L’impossibilité technique de connaître et de vérifier tous les revenus a conduit l’Administration fiscale à suppléer cette ignorance par un forfait négocié. Cette négociation remplace la déclaration contrôlée. Le résultat combiné des arrangements forfaitaires et des exonérations réglementaires est difficile à évaluer. Ce que l’on sait est que devant l’inégalité fiscale entre diverses catégories de revenus, les champions de la sincérité sont, sans conteste, les salariés. Quand on entre dans l’autre monde, celui des non-salariés on rencontre vraisemblablement de larges pans d’évasion fiscale. L’inégalité de l’évasion fiscale tourne la progressivité en progressivité de l’injustice. Notre impôt sur le revenu est donc bien malade. Sa qualité dépend avant tout de la bonne connaissance du revenu.
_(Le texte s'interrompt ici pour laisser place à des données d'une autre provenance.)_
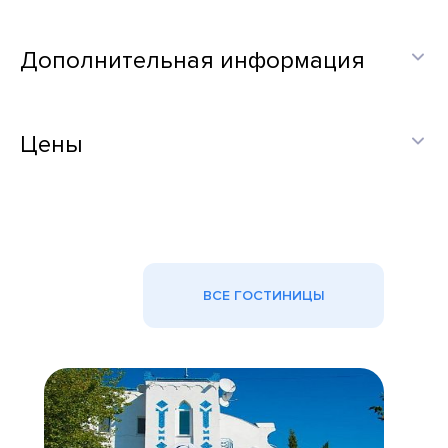
Дополнительная информация
Цены
ВСЕ ГОСТИНИЦЫ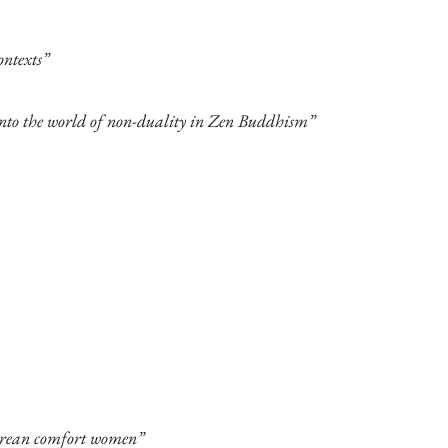
ontexts”
y into the world of non-duality in Zen Buddhism”
Korean comfort women”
Or, l’administration fiscale a du mal à connaître les revenus, à cause de l’infirmité de ses instruments. Pour l’Etat (qui cherche avant tout de l’argent), la tentation est naturellement grande de compter d’abord sur les gros bataillons dont le revenu est vérifiable. A cet égard, l’efficacité fait organiquement pencher vers l’injustice. La morale de la fable, en somme, est banale : rien ne sert de perfectionner l’impôt, si son assiette est injuste.